UPDATE 3-Cost cuts help United Tech's forecast as revenue lags
Oct 22 (Reuters) - United Technologies Corp, the world's largest maker of elevators and air conditioners, raised the low end of its 2013 profit forecast on Tuesday, as cost savings from job cuts helped offset weakness in its defense business.
The diversified manufacturer, which also produces Pratt & Whitney jet engines and Black Hawk helicopters, cut its projection for full-year revenue to roughly $63 billion from $64 billion as third-quarter sales fell short of analysts' targets.
Uncertainty over the U.S. government sequestration program, which involves spending cuts on federal projects, is weighing on United Tech's military business, which accounts for about 18 percent of revenue, Chief Financial Officer Greg Hayes said in an interview.
"That's where the revenue shortfall occurred, both in the quarter as well as for the full year," Hayes said. "The good news is the rest of the business is doing well."
For example, Hayes pointed to rising orders in China, up 11 percent in the quarter for the company's Otis elevators business.
"China continues to be very, very strong," Hayes said.
Shares of United Tech, a component of the Dow Jones Industrial Average, fell 0.5 percent to $107.11 in morning trading. The stock is up more than 30 percent this year.
The company said third-quarter net income rose to $1.43 billion, or $1.57 per share, from $1.42 billion, or $1.56 per share, a year earlier.
Earnings from continuing operations increased to $1.55 per share from $1.37, topping the analysts' average estimate by a penny, according to Thomson Reuters I/B/E/S.
Revenue rose 2.8 percent to $15.46 billion, missing analysts' expectations of $16.18 billion.

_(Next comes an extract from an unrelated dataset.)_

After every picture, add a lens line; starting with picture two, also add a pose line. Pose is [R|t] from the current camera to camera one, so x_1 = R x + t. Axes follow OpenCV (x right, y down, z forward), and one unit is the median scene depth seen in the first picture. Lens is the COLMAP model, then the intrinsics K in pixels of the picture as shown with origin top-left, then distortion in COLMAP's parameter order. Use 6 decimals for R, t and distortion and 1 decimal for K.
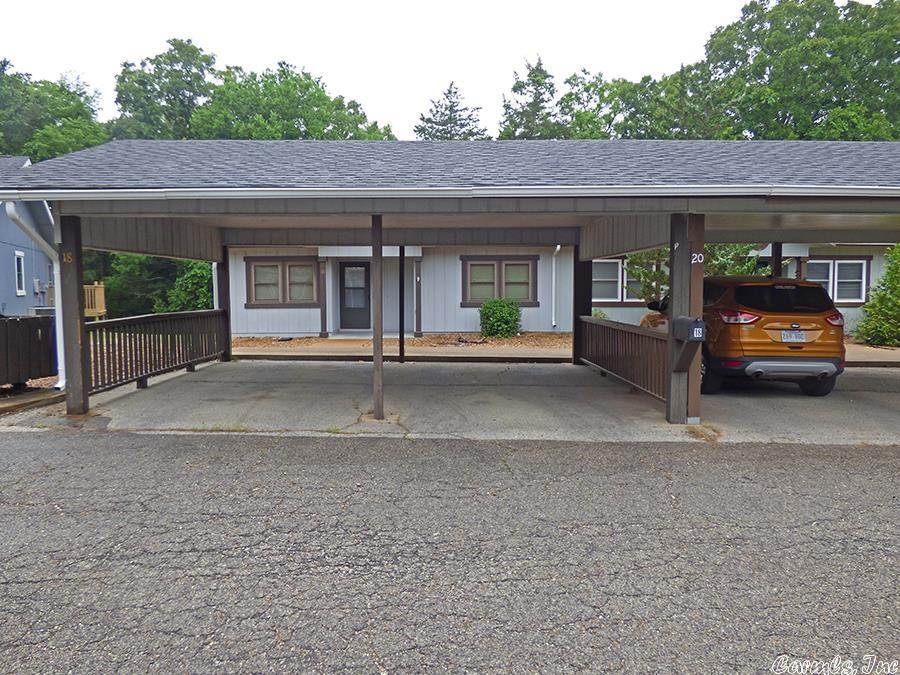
lens RADIAL K [[665.7, 0, 451.5], [0, 665.7, 335.9], [0, 0, 1]] dist [-0.029645, -0.011902]
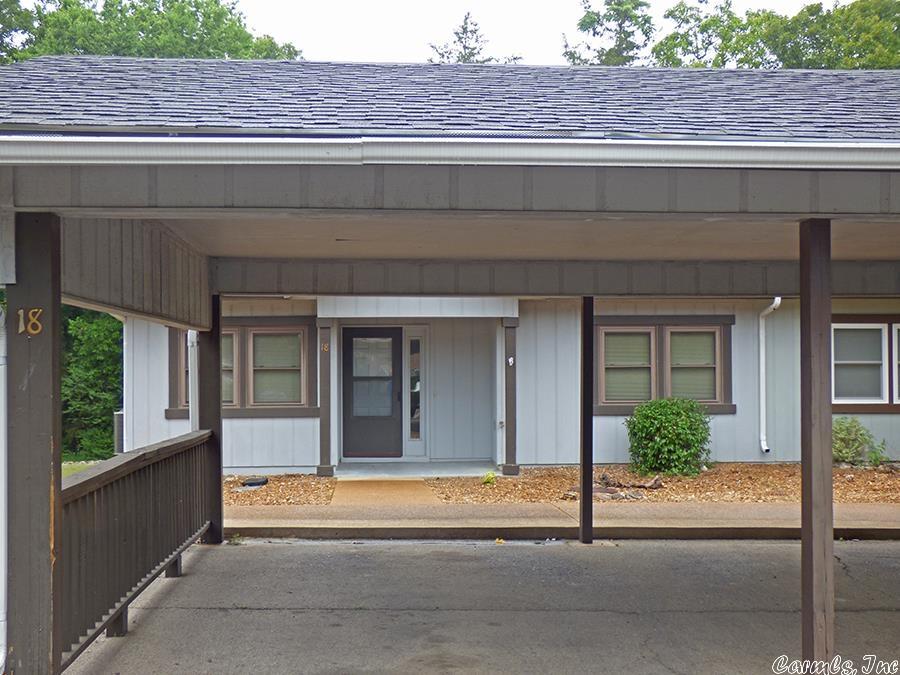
lens RADIAL K [[1143.3, 0, 454.7], [0, 1143.3, 336.2], [0, 0, 1]] dist [-0.012041, 0.000000]
pose [[0.999026, 0.000275, 0.044131, -0.122352], [0.004200, 0.994848, -0.101287, -0.014154], [-0.043931, 0.101373, 0.993878, 0.111300]]
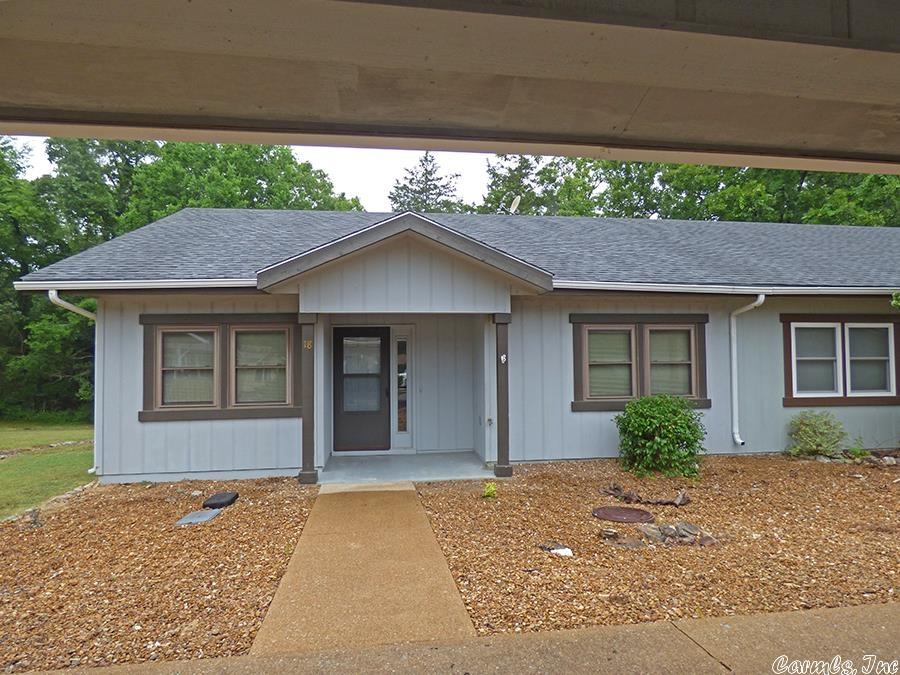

Sales rose 11 percent in China and 3 percent in North America, excluding acquisitions, while they fell 1 percent in Europe.
Operating profit rose in four of United Tech's five segments, with the Sikorsky unit, which produces Black Hawks, posting lower results.
Spare part orders at Sikorsky, which derives 80 percent of its business from the military, are down 50 percent so far this year, Hayes said.
"What we're finding is that the folks in Washington, because of the uncertainty around sequestration, have not been ordering anything they don't absolutely, positively need," Hayes said. "So there's been a reluctance to commit funding for spare parts."
Sikorsky also lost about one week of production due to the U.S. government shutdown earlier this month, Hayes said, although the effect on earnings was less than a penny per share.
United Tech said it expected to invest $500 million in restructuring this year. The company, which reported having 218,000 employees at the end of 2012, has reduced its headcount by about 2,000 jobs this year.
The company now expects full-year earnings of $6.10 to $6.15 per share, raising the low end from $6.00. Analysts have been looking for a profit of $6.16 per share on revenue of $63.9 billion.
Last year, United Tech acquired plane component maker Goodrich for $16.5 billion, the largest deal in its history.
With Goodrich, United Tech now derives 55 percent of its revenue from its aerospace units, but wants to boost its contribution from its commercial building businesses, Hayes said.
"We'd like to see more of a 50-50 split, and so we'll be looking for acquisition opportunities on the building side," Hayes said, noting that the focus would probably be on deals in emerging markets.
To take advantage of urbanization in emerging markets, United Technologies recently reorganized its elevator and climate segments under one business.